Data records Block Start
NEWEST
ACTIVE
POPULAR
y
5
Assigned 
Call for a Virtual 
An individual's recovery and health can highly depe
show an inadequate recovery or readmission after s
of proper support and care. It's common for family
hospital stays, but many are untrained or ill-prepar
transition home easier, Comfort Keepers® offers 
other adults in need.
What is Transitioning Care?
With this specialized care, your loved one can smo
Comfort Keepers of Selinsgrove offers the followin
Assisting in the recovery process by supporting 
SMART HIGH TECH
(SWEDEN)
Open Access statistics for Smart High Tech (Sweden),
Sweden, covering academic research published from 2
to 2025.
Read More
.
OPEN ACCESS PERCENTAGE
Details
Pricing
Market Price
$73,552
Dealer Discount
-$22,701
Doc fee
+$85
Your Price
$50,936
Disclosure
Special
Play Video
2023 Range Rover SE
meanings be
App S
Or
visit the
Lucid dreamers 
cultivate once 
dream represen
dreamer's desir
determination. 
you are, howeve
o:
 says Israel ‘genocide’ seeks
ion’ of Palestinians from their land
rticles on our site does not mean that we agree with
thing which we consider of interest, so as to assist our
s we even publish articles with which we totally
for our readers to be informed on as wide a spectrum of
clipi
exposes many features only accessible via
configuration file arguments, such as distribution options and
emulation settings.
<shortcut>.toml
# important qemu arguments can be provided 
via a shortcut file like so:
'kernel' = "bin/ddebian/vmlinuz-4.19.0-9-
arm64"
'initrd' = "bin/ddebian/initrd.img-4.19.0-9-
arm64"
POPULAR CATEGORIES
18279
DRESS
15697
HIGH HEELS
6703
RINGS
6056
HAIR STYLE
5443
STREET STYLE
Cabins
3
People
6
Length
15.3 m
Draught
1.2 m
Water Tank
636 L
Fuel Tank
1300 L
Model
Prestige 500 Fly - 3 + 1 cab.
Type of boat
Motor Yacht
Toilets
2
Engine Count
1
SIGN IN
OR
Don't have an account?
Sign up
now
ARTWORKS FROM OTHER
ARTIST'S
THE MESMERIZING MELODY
Data records Block End
Data records Block Start
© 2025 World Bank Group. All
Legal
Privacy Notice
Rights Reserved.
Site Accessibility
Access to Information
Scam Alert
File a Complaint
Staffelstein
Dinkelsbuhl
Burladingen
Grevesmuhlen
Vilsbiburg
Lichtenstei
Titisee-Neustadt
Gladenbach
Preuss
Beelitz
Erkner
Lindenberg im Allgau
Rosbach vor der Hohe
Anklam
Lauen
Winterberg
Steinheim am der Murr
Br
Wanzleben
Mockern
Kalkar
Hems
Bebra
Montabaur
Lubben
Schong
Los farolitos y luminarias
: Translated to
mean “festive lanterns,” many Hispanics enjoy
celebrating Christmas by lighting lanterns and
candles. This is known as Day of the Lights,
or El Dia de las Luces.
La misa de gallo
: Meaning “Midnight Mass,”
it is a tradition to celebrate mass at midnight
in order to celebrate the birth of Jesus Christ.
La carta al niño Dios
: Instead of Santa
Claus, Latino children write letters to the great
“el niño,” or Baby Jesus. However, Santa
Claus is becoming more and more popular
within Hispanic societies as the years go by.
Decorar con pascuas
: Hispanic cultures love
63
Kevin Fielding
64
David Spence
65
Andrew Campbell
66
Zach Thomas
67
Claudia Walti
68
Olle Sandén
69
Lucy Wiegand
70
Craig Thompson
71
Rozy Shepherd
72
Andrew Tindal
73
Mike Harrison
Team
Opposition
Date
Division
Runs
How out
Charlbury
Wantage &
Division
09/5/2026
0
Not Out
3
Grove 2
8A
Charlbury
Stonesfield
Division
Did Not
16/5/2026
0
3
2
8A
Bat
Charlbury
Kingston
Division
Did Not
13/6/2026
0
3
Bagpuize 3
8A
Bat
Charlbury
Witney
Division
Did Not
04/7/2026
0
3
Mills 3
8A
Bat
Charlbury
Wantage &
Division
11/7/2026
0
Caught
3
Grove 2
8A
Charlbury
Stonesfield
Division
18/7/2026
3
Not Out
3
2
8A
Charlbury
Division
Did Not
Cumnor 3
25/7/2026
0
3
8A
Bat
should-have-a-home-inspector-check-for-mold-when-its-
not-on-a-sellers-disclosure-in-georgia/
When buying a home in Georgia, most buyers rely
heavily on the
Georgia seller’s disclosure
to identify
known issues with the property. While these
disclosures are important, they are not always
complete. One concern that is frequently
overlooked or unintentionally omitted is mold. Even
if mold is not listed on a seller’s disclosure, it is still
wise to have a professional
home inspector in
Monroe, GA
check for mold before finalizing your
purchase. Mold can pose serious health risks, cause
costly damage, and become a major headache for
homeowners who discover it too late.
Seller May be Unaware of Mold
Data records Block End
* Task description
Each line carrying the string "recovery" should be copied out from the entries.

* Response to this task
An individual's recovery and health can highly depe
show an inadequate recovery or readmission after s
Assisting in the recovery process by supporting 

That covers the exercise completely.